Smic : pouvoir vivre de son salaire

18 Mai 2022
Jean-Luc Mélenchon a annoncé que, s’il était Premier ministre, il porterait le smic à 1 500 euros net. Immédiatement, on a entendu une ribambelle d’économistes, de représentants politiques et de journalistes expliquer que ce serait une catastrophe pour l’économie.

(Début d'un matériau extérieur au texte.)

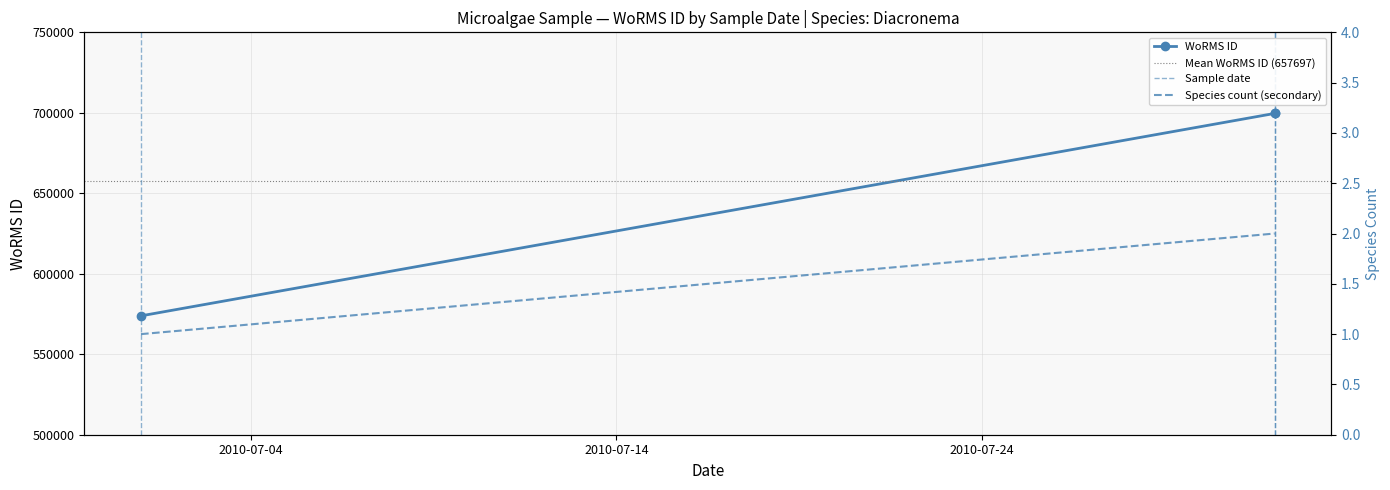

Is it true that the value at 2010-08-01 is 387007?

False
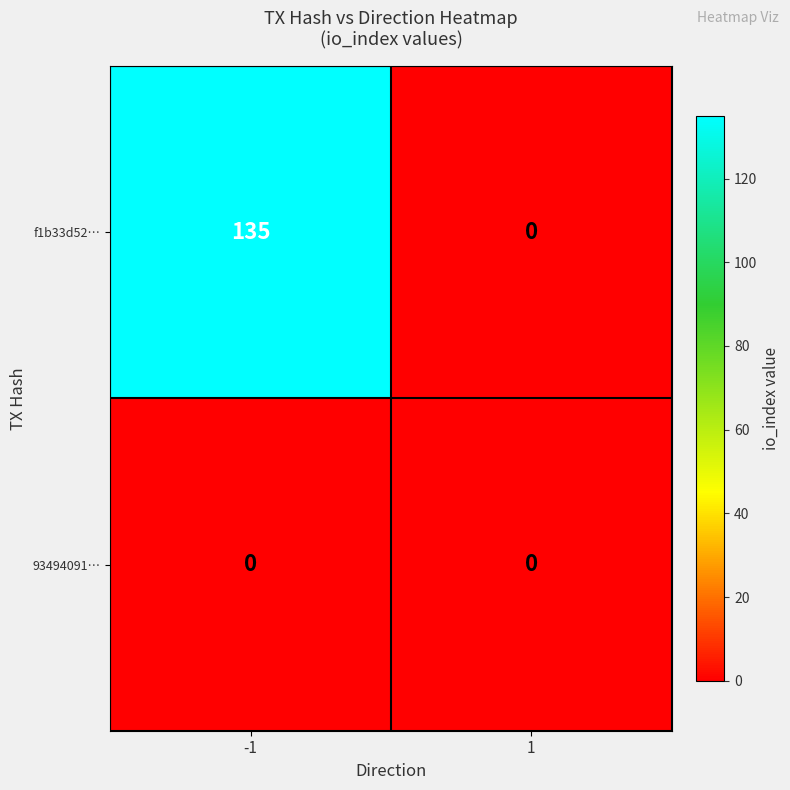

The value of 93494091… at 1 is 0. True or false?

True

En réalité, tous savent que le smic pourrait atteindre bientôt 1 500 euros net par mois simplement à cause des revalorisations automatiques dues à l’inflation. Pour les travailleurs, cela ne voudra même pas dire que leur pouvoir d’achat s’améliore. Il suffit de voir ce qu’il s’est passé en un an : le smic a augmenté de près de 80 euros, mais les prix de l’électricité, des carburants, des produits alimentaires sont montés en flèche. Et la hausse du smic n’a pas compensé cette envolée.

Le gouverneur de la Banque de France a ajouté qu’il était opposé aux hausses de salaires car celles-ci seront « bouffées dans les mois qui suivent par le supplément d’inflation, et tout le monde sera perdant ». Il est vrai que si le patronat était contraint d’augmenter les salaires, il tenterait de se rattraper immédiatement sur les prix. Après les grandes grèves ouvrières de juin 1936 ou celles de mai 1968, c’est ce qui s’est passé. Mais renoncer pour autant à revendiquer des augmentations serait céder au chantage. Ce qui est vrai, c’est que le combat des travailleurs ne peut pas s’arrêter en chemin. Si les prix augmentent, et ils augmenteront, les travailleurs devront se battre pour que les salaires continuent d’augmenter. Alors, une promesse électorale d’un smic à 1 500 euros net fait peut-être crier des politiciens de droite, mais le problème n’est même pas de s’arrêter à un chiffre, il est d’imposer en permanence un rapport de force, entre travailleurs et patronat, tel que ce dernier soit obligé de payer.